WORK TO BE COMPLETED →
Images are to be excluded, and the rest of the data repeated exactly.

Data items
*** Block opens ***

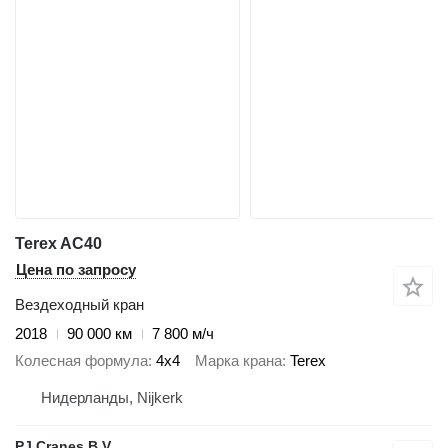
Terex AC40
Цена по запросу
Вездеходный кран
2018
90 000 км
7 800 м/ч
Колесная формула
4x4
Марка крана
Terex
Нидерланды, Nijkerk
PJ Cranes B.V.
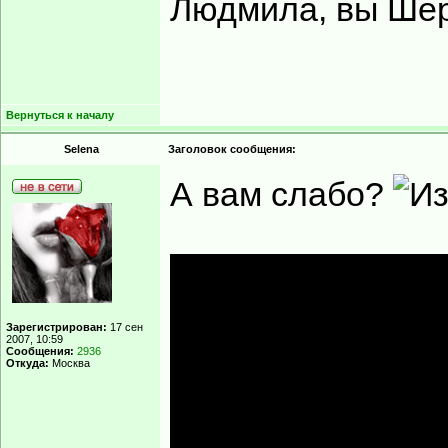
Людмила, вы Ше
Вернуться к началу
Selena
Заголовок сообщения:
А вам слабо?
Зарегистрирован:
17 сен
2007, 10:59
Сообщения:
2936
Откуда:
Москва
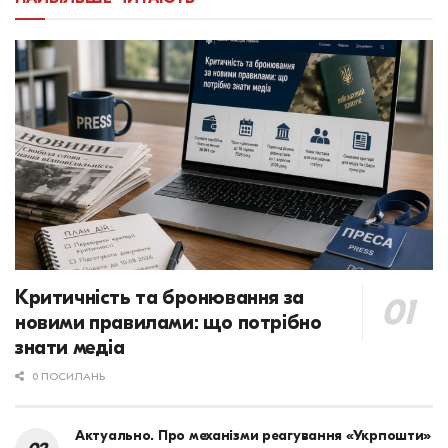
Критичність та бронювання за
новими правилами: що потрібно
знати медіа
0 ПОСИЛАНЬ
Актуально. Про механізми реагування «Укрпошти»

*** Block closes ***

ANSWER FOR THIS EXERCISE →
Terex AC40
Цена по запросу
Вездеходный кран
2018
90 000 км
7 800 м/ч
Колесная формула
4x4
Марка крана
Terex
Нидерланды, Nijkerk
PJ Cranes B.V.
Людмила, вы Ше
Вернуться к началу
Selena
Заголовок сообщения:
А вам слабо?
Зарегистрирован:
17 сен
2007, 10:59
Сообщения:
2936
Откуда:
Москва
Критичність та бронювання за
новими правилами: що потрібно
знати медіа
0 ПОСИЛАНЬ
Актуально. Про механізми реагування «Укрпошти»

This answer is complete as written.